▶ Stored data:
---+---

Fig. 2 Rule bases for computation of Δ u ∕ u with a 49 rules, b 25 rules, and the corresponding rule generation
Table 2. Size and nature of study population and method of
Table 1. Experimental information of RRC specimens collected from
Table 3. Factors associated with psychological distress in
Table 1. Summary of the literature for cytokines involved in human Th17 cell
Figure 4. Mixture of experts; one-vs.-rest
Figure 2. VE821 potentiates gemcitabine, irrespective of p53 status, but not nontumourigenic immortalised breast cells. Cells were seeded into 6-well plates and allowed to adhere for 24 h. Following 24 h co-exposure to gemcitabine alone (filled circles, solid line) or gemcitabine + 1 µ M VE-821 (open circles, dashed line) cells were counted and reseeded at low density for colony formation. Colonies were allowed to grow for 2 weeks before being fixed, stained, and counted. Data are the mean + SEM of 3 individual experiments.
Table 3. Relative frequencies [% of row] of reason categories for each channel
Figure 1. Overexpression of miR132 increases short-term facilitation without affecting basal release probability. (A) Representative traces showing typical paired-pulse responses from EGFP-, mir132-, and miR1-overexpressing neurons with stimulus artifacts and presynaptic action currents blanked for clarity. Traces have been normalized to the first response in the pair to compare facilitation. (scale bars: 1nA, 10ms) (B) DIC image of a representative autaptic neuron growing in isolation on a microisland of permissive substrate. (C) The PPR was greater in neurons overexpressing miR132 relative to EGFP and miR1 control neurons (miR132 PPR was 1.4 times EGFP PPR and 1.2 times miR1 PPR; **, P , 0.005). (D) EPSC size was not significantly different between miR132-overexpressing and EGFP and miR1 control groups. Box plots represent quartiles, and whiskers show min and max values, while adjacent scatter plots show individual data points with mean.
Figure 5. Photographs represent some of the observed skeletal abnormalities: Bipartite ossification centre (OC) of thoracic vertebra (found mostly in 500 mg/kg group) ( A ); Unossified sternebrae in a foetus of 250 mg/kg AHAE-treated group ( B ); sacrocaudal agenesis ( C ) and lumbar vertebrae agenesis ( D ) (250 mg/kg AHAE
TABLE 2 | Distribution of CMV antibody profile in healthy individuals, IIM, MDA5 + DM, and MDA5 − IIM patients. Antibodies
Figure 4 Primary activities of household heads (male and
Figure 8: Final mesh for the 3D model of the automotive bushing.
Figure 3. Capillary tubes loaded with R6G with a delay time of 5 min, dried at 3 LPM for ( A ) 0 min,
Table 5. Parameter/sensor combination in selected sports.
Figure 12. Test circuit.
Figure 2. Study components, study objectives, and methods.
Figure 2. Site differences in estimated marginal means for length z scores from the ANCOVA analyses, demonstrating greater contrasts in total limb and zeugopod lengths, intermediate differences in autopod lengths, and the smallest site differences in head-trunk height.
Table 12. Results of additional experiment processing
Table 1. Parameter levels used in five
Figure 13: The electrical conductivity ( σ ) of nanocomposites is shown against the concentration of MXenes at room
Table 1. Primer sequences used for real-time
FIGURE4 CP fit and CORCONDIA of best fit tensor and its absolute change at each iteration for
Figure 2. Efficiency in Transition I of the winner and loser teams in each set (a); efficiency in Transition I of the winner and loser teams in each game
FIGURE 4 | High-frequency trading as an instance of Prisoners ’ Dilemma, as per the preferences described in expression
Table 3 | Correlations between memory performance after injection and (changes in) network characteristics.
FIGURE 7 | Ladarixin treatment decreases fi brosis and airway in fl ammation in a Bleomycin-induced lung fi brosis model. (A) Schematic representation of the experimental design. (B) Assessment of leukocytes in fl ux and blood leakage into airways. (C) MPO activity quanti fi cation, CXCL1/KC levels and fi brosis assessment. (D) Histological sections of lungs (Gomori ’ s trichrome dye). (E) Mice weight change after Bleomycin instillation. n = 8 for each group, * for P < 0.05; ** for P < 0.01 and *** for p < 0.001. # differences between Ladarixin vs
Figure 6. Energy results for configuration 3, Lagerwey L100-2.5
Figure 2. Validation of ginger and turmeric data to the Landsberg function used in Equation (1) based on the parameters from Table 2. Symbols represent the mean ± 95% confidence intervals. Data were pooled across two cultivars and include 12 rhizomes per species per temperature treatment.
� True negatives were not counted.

---+---

▶ Work to complete: Repeat each record word for word. Do not leave any out.

▶ Result below:
Fig. 2 Rule bases for computation of Δ u ∕ u with a 49 rules, b 25 rules, and the corresponding rule generation
Table 2. Size and nature of study population and method of
Table 1. Experimental information of RRC specimens collected from
Table 3. Factors associated with psychological distress in
Table 1. Summary of the literature for cytokines involved in human Th17 cell
Figure 4. Mixture of experts; one-vs.-rest
Figure 2. VE821 potentiates gemcitabine, irrespective of p53 status, but not nontumourigenic immortalised breast cells. Cells were seeded into 6-well plates and allowed to adhere for 24 h. Following 24 h co-exposure to gemcitabine alone (filled circles, solid line) or gemcitabine + 1 µ M VE-821 (open circles, dashed line) cells were counted and reseeded at low density for colony formation. Colonies were allowed to grow for 2 weeks before being fixed, stained, and counted. Data are the mean + SEM of 3 individual experiments.
Table 3. Relative frequencies [% of row] of reason categories for each channel
Figure 1. Overexpression of miR132 increases short-term facilitation without affecting basal release probability. (A) Representative traces showing typical paired-pulse responses from EGFP-, mir132-, and miR1-overexpressing neurons with stimulus artifacts and presynaptic action currents blanked for clarity. Traces have been normalized to the first response in the pair to compare facilitation. (scale bars: 1nA, 10ms) (B) DIC image of a representative autaptic neuron growing in isolation on a microisland of permissive substrate. (C) The PPR was greater in neurons overexpressing miR132 relative to EGFP and miR1 control neurons (miR132 PPR was 1.4 times EGFP PPR and 1.2 times miR1 PPR; **, P , 0.005). (D) EPSC size was not significantly different between miR132-overexpressing and EGFP and miR1 control groups. Box plots represent quartiles, and whiskers show min and max values, while adjacent scatter plots show individual data points with mean.
Figure 5. Photographs represent some of the observed skeletal abnormalities: Bipartite ossification centre (OC) of thoracic vertebra (found mostly in 500 mg/kg group) ( A ); Unossified sternebrae in a foetus of 250 mg/kg AHAE-treated group ( B ); sacrocaudal agenesis ( C ) and lumbar vertebrae agenesis ( D ) (250 mg/kg AHAE
TABLE 2 | Distribution of CMV antibody profile in healthy individuals, IIM, MDA5 + DM, and MDA5 − IIM patients. Antibodies
Figure 4 Primary activities of household heads (male and
Figure 8: Final mesh for the 3D model of the automotive bushing.
Figure 3. Capillary tubes loaded with R6G with a delay time of 5 min, dried at 3 LPM for ( A ) 0 min,
Table 5. Parameter/sensor combination in selected sports.
Figure 12. Test circuit.
Figure 2. Study components, study objectives, and methods.
Figure 2. Site differences in estimated marginal means for length z scores from the ANCOVA analyses, demonstrating greater contrasts in total limb and zeugopod lengths, intermediate differences in autopod lengths, and the smallest site differences in head-trunk height.
Table 12. Results of additional experiment processing
Table 1. Parameter levels used in five
Figure 13: The electrical conductivity ( σ ) of nanocomposites is shown against the concentration of MXenes at room
Table 1. Primer sequences used for real-time
FIGURE4 CP fit and CORCONDIA of best fit tensor and its absolute change at each iteration for
Figure 2. Efficiency in Transition I of the winner and loser teams in each set (a); efficiency in Transition I of the winner and loser teams in each game
FIGURE 4 | High-frequency trading as an instance of Prisoners ’ Dilemma, as per the preferences described in expression
Table 3 | Correlations between memory performance after injection and (changes in) network characteristics.
FIGURE 7 | Ladarixin treatment decreases fi brosis and airway in fl ammation in a Bleomycin-induced lung fi brosis model. (A) Schematic representation of the experimental design. (B) Assessment of leukocytes in fl ux and blood leakage into airways. (C) MPO activity quanti fi cation, CXCL1/KC levels and fi brosis assessment. (D) Histological sections of lungs (Gomori ’ s trichrome dye). (E) Mice weight change after Bleomycin instillation. n = 8 for each group, * for P < 0.05; ** for P < 0.01 and *** for p < 0.001. # differences between Ladarixin vs
Figure 6. Energy results for configuration 3, Lagerwey L100-2.5
Figure 2. Validation of ginger and turmeric data to the Landsberg function used in Equation (1) based on the parameters from Table 2. Symbols represent the mean ± 95% confidence intervals. Data were pooled across two cultivars and include 12 rhizomes per species per temperature treatment.
� True negatives were not counted.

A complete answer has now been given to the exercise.